Intel® MPI Library
Get help with building, analyzing, optimizing, and scaling high-performance computing (HPC) applications.
2161 Discussions

mpitune only sees part of my cluster

pmonday
Beginner
729 Views
I am trying to "tune" a 16 node cluster with mpitune. My application runs on this segment of the cluster fine (see a different thread for a problem where other nodes with non ib0 cards do not participate in the cluster ... that's not the problem here).

The debug information from mpitune show that several of the machines get "Skiped" [sic...] during some sort of DNS resolution step.

At first I figured that the process just didn't recognize my host file (which, incidentally, does not contain head-n2), but this looks like more of a problem with resolving the names themselves.
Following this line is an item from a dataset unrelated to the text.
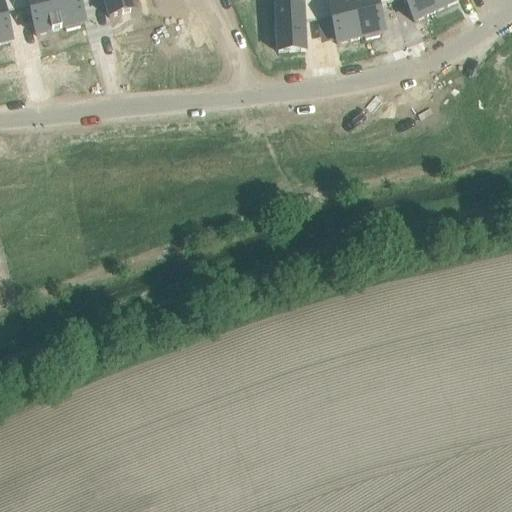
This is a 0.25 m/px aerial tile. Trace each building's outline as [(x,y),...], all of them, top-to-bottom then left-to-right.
[(0,0),(0,46),(12,44),(5,16),(17,12),(14,0),(0,0)] [(14,0),(17,12),(29,9),(37,38),(61,32),(53,0),(14,0)] [(53,0),(61,32),(65,31),(66,33),(80,29),(80,27),(85,25),(78,0),(53,0)] [(104,0),(109,19),(136,13),(132,0),(104,0)] [(275,0),(277,24),(274,25),(275,40),(278,40),(278,55),(306,53),(304,24),(318,23),(314,0),(275,0)] [(350,0),(314,0),(318,23),(331,20),(338,46),(360,40),(350,0)] [(389,0),(350,0),(360,40),(365,39),(365,42),(380,38),(379,36),(384,35),(378,9),(391,5),(389,0)] [(429,0),(389,0),(391,5),(402,0),(403,0),(415,24),(436,14),(429,0)] [(429,0),(436,14),(458,4),(456,0),(429,0)] [(128,511),(147,490),(68,424),(0,504),(0,511),(128,511)]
Almost like cluster-n1 and cluster-n11 are treated as duplicates and get skipped. The IP addresses definitely resolve to different numbers.

Is there another reason these nodes may get skipped?

[root@head-n2 mp_linpack]# mpitune -hf nodes -fl rdma -dl -pr 128 -hr 16 --application \\"mpiexec -machinefile nodes -np 128 /mnt/shared/apps/mp_linpack/xhpl_intel64\\" -of ./linpack.conf -d
20'May'11 09:11:51 INF | Starting. Please wait...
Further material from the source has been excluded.